**BRIEF:** Your task is to find every line in the records that holds the string "thumb" and copy it.

**THE RECORDS:**
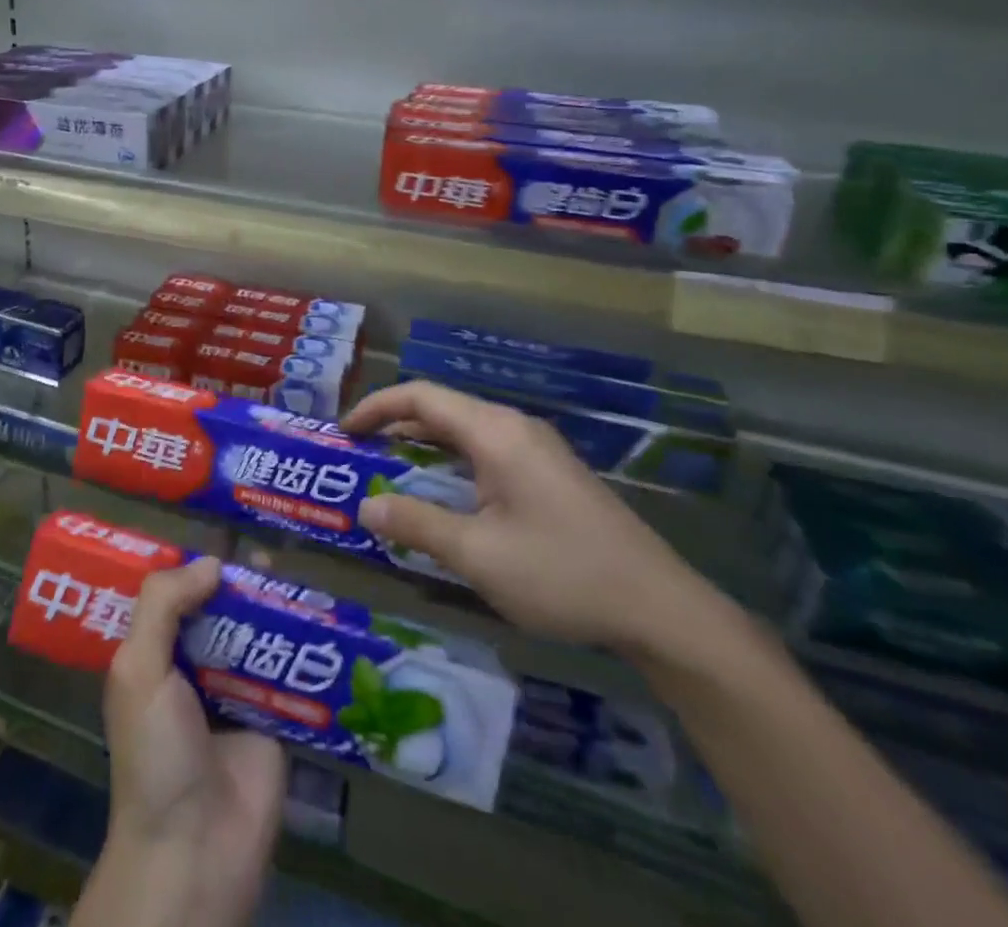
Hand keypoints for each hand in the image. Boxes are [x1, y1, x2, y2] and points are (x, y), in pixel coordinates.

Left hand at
---
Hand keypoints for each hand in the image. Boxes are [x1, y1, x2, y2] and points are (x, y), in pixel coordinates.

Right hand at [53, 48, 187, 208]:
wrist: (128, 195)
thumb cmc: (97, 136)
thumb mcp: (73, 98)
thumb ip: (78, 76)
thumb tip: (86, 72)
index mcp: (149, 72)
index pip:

**EXERCISE RESPONSE:**
thumb cmc: (97, 136)
thumb mcp: (73, 98)
thumb ip: (78, 76)
thumb tip: (86, 72)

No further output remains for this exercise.